Jordan Perch, an analyst at DMV.com, describes the basic idea of these posts as “primarily aimed at improving traffic flow, easing congestion, and ensuring the safety of pedestrians and bicyclists.” Illuminating Concepts’ system is one of the most interesting — it incorporates cutting-edge tech from top to bottom. The light itself is solar powered and capable of adapting in real time to lighting conditions on a 100-point brightness scale. It has three more displays: one is a beacon capable of beaming a light in any color on the RGBA spectrum, useful for warnings to catch the driver’s eye (think of a flashing red light), another is the street sign (which is digital, allowing for scrolling and easy name changes), and the final is basically a digital sign, which could be used to display traffic updates, alerts, news or even advertising.

But the system, which Illuminating Concepts, a Verizon Innovation Program partner, calls the IntelliStreets, also has a visual sensor, sort of like the one in the Microsoft Kinect gaming accessory. It can measure proximity of cars, count the number of pedestrians that go by, and even theoretically be used as a security camera. Getting that kind of data is important; the more data we have, the better we’ll be able to design traffic systems that get travellers where they’re going as quickly and easily as possible. It’s the next step up from simple motion detectors that trigger traffic light changes.

“Adaptive traffic lights certainly help enhance road safety and ease traffic flow, and they could well have an impact on driving itself, and change people's driving habits in the long run,” says Perch.

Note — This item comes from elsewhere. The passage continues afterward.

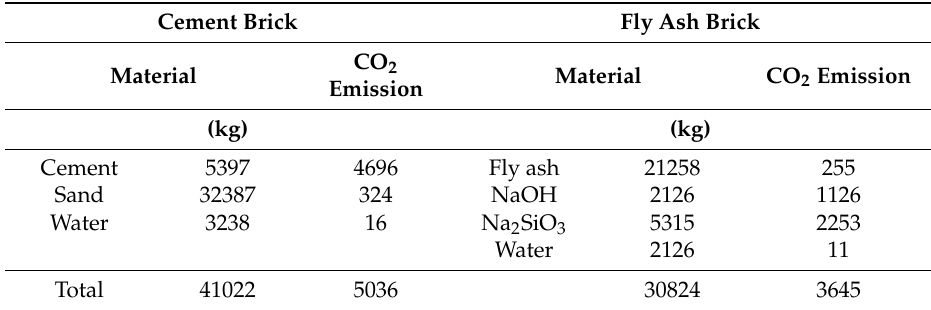
Table 6. Cement or fly ash materials required for the construction of a two-room structure per quantity of CO 2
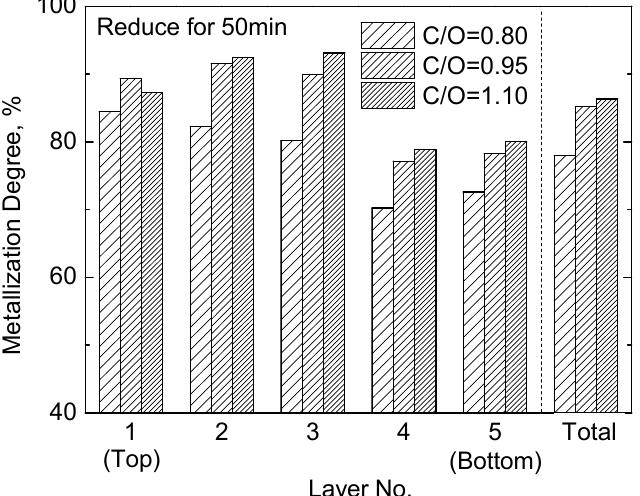
Figure 7. Effect of C/O on metallization degree of direct reduced iron (DRI).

IntelliStreets have already been installed all over the country; there’s a limited rollout in Las Vegas, Los Angeles, New Orleans and Chicago, though there are concerns, as always, about privacy: do we really want whoever’s running these street lamps to have this much knowledge about our movements? And Perch has another concern, albeit hypothetical: “People could start paying less attention to their surroundings and failing to look both ways before crossing an intersection,” he says. So no matter how smart the light poles become, never forget to look both ways.